■ The tasks ■
#1 In the post about the Sandoval County sheriff, which two news outlets reported the dispute?
#2 Please repeat the part of the post that begins at the words "KOAT Action 7" and stops after the words "of the Sheriff.".

■ Extract to read ■
Thursday, September 14, 2006

What Crime? Gotcha!?

What's wrong with this picture?

What picture? I wouldn’t run it, even if I had it.

KOAT Action 7 News ran a story Wednesday that the Albuquerque Journal reported today. It involved a dispute in Sandoval County of a police report of the alleged personal activities of the Sheriff.

The officer who authored the report did not see any activity; he had to infer it. Even if he had seen something, it would only have been because he had approached the vehicle as a law enforcement officer.

There is nothing improper in the officer’s checking out suspicious activity. The backed up vehicle parked at the Park and Ride lot with a sunscreen partly in the window may be suspicious to some officers, prompting a cursory inspection. What the officer thought he found was not a crime. No charges were filed.

The only reason to write a report of a non-crime, in this case, was to attempt to embarrass an elected official. He succeeded, but at what cost? November elections are only weeks away and the sheriff is up for reelection.

In the law enforcement world there are great jealousies and rivalries between agencies, especially between city or town police and county sheriffs.

■ Given data ■
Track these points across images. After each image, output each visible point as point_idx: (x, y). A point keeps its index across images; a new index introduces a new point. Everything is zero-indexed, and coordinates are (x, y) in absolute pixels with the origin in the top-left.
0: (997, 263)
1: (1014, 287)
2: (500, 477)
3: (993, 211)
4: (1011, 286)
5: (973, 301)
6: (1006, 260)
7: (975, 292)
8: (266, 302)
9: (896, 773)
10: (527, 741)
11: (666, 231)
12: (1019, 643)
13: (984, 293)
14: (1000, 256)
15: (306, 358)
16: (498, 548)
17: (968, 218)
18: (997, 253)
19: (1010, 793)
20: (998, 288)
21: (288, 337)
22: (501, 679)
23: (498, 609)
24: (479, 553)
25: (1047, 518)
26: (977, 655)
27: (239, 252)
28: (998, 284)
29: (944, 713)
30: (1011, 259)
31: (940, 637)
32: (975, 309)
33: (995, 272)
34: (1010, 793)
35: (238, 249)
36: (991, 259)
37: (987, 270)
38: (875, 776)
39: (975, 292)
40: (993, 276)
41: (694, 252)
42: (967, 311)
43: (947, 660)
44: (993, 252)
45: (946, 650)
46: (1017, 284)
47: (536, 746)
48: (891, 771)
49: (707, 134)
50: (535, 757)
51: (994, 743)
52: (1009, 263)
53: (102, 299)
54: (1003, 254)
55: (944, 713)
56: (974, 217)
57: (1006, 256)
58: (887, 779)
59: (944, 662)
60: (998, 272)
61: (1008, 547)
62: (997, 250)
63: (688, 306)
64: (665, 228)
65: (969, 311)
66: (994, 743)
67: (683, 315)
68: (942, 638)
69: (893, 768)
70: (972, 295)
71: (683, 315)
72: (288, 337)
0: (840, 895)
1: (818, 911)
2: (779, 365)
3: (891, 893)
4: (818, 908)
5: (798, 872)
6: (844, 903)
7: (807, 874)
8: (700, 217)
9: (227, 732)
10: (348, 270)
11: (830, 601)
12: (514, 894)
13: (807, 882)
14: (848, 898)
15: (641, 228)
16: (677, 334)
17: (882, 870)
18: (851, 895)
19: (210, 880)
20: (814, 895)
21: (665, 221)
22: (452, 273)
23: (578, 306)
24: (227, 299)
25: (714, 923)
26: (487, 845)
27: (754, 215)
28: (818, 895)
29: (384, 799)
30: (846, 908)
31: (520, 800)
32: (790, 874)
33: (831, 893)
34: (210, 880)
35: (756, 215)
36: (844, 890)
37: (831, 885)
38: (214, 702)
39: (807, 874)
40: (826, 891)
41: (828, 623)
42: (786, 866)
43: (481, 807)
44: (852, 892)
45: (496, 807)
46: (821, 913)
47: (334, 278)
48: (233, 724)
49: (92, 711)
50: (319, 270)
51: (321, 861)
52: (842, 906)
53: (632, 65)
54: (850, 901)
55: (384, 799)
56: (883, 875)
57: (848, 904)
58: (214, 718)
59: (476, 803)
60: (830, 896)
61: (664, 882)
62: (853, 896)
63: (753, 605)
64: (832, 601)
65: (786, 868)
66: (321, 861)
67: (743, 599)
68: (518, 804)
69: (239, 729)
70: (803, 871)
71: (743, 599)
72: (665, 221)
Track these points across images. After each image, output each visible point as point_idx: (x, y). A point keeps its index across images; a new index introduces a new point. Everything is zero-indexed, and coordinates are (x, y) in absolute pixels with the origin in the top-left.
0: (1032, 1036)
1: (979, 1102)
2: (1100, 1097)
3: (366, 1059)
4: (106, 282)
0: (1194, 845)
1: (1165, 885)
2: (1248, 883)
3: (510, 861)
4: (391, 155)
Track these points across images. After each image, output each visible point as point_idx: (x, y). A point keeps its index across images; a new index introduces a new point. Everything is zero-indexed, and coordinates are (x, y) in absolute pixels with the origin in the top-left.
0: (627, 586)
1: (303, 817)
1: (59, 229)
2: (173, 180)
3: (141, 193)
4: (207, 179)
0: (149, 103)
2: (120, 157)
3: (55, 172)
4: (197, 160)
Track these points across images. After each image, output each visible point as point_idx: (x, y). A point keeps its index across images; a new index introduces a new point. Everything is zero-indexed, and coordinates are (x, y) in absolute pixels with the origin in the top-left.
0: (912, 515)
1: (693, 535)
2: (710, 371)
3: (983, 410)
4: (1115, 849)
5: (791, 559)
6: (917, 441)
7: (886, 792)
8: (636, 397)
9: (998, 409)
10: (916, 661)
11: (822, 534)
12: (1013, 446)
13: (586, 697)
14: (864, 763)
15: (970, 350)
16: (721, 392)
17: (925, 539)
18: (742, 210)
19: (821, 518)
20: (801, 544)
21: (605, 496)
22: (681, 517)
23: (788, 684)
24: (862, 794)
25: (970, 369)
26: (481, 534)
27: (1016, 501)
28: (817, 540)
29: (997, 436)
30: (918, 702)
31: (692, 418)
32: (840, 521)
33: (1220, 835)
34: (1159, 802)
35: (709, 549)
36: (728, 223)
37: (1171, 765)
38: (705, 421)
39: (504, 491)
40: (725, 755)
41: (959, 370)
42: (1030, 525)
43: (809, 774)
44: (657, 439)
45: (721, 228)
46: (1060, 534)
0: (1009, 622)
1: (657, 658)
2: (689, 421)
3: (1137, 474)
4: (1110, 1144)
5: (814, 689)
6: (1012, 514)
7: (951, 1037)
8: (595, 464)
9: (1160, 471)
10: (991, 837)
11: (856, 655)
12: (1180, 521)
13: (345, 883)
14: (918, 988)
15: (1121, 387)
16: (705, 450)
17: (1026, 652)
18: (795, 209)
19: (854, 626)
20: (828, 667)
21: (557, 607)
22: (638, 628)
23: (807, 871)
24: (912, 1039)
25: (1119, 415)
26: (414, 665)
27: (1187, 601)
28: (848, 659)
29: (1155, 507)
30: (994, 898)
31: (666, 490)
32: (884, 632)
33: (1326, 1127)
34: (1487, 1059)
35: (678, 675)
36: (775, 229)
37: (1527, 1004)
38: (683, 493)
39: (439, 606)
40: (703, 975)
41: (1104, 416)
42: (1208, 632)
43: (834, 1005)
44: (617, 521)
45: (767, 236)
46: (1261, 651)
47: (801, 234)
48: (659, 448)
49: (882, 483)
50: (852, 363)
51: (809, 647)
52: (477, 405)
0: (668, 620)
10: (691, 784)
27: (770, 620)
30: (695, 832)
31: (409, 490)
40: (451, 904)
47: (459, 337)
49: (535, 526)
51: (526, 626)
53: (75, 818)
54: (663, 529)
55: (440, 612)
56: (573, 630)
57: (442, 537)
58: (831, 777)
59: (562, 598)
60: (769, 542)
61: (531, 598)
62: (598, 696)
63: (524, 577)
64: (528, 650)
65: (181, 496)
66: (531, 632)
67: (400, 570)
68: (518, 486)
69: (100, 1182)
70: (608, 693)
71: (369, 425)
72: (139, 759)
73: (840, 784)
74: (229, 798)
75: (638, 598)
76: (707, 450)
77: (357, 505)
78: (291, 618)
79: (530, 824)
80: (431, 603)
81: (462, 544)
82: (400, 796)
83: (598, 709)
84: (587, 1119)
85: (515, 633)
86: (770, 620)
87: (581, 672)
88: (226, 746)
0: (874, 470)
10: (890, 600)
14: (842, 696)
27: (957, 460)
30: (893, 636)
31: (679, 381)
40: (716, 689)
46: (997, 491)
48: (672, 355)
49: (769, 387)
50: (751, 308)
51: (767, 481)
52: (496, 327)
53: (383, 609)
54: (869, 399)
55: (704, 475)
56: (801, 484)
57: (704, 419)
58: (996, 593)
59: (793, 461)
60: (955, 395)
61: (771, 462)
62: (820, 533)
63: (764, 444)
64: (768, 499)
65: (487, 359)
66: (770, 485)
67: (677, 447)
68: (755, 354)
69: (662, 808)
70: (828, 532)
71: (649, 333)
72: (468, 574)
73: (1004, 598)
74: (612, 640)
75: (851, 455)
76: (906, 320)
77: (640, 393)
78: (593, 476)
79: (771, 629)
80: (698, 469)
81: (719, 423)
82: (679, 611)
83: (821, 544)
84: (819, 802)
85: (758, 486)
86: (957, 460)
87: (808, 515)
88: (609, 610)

■ Task-by-task answers ■
#1 KOAT Action 7 News and the Albuquerque Journal.

#2
KOAT Action 7 News ran a story Wednesday that the Albuquerque Journal reported today. It involved a dispute in Sandoval County of a police report of the alleged personal activities of the Sheriff.